═══ DATA RECORDS ═══
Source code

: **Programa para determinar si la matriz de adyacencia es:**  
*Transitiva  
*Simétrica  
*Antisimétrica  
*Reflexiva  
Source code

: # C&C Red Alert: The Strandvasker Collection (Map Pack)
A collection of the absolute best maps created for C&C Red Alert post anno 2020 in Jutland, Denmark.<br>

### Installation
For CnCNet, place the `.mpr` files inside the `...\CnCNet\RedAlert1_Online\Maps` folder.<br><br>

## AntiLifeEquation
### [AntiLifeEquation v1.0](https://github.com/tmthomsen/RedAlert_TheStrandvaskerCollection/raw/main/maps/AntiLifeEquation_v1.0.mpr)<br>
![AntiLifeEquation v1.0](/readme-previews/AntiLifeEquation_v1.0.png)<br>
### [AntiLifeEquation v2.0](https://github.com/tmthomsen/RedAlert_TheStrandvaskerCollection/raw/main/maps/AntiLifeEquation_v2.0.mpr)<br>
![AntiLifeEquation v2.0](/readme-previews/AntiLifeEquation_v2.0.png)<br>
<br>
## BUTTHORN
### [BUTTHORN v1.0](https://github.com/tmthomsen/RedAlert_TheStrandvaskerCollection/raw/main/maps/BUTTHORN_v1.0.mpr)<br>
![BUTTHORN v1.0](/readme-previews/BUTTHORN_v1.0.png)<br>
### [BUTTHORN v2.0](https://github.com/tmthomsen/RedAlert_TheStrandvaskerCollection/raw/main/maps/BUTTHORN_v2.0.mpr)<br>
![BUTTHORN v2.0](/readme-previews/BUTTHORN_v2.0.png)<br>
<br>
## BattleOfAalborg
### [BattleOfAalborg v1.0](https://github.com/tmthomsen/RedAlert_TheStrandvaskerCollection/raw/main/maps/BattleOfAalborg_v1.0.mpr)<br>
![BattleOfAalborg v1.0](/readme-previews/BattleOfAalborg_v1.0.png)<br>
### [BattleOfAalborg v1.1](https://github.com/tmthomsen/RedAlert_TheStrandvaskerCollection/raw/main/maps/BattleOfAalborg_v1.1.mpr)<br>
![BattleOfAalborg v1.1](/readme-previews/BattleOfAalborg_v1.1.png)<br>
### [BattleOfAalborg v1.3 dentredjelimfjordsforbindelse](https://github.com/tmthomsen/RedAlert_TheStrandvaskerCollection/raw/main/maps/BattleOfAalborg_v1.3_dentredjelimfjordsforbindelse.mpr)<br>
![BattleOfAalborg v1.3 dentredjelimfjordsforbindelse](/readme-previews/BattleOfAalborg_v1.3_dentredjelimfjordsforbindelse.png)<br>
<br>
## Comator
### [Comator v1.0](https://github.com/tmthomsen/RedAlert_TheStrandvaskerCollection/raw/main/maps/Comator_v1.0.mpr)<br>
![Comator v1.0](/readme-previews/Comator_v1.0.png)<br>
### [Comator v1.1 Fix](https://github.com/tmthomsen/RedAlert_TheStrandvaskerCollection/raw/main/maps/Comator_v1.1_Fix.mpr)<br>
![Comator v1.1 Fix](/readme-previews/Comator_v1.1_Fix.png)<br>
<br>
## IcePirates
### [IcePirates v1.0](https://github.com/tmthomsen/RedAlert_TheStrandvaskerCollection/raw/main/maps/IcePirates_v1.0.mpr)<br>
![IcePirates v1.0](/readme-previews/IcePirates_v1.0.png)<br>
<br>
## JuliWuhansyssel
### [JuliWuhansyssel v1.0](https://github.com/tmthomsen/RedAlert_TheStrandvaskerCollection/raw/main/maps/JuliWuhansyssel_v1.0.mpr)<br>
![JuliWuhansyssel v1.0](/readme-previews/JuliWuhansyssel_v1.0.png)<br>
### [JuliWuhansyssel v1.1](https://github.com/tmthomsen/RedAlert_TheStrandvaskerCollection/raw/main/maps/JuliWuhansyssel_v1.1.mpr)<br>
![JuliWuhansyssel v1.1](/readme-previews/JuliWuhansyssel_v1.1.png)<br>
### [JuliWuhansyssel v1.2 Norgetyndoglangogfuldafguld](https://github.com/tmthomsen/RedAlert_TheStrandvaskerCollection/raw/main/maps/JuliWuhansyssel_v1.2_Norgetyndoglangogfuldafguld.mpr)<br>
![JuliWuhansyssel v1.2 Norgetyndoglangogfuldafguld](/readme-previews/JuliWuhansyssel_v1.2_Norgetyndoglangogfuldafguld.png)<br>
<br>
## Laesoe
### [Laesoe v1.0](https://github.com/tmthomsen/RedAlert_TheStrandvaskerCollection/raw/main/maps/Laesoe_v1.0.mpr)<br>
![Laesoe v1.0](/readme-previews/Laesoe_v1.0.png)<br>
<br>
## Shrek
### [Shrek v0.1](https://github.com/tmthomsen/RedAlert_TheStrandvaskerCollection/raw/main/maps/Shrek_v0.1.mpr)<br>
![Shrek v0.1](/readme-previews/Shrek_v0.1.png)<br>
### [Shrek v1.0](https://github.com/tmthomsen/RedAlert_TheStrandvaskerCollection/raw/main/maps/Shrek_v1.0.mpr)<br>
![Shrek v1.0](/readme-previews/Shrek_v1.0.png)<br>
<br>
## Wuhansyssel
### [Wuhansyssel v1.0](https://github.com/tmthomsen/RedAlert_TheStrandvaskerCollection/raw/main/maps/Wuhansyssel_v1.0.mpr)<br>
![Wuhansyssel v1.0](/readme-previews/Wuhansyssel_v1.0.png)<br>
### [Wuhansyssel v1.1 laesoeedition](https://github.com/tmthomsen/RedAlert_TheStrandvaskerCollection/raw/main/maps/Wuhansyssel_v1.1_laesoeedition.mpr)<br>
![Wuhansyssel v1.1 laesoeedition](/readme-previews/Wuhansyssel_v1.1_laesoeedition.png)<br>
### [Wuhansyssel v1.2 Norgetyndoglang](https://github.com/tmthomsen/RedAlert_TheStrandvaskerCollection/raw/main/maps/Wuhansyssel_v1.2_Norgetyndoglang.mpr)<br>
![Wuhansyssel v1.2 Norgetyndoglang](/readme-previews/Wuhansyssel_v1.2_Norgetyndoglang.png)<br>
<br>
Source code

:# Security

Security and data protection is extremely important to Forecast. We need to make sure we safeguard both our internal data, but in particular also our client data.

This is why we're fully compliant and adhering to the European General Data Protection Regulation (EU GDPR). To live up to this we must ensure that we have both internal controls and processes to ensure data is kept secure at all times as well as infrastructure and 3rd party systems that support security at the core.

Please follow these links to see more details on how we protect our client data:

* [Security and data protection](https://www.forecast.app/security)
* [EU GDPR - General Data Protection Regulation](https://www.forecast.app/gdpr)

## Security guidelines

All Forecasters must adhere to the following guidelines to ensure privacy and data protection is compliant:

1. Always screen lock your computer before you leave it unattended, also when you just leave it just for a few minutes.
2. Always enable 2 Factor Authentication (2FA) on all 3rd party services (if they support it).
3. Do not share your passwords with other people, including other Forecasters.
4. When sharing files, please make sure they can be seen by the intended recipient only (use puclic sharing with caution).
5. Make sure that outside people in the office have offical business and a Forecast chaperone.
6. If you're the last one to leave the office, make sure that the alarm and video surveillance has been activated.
═══
*INSTRUCTION:* Locate each line in the items above that contains the word "leave" and copy those lines.

*TASK OUTPUT:*
1. Always screen lock your computer before you leave it unattended, also when you just leave it just for a few minutes.
6. If you're the last one to leave the office, make sure that the alarm and video surveillance has been activated.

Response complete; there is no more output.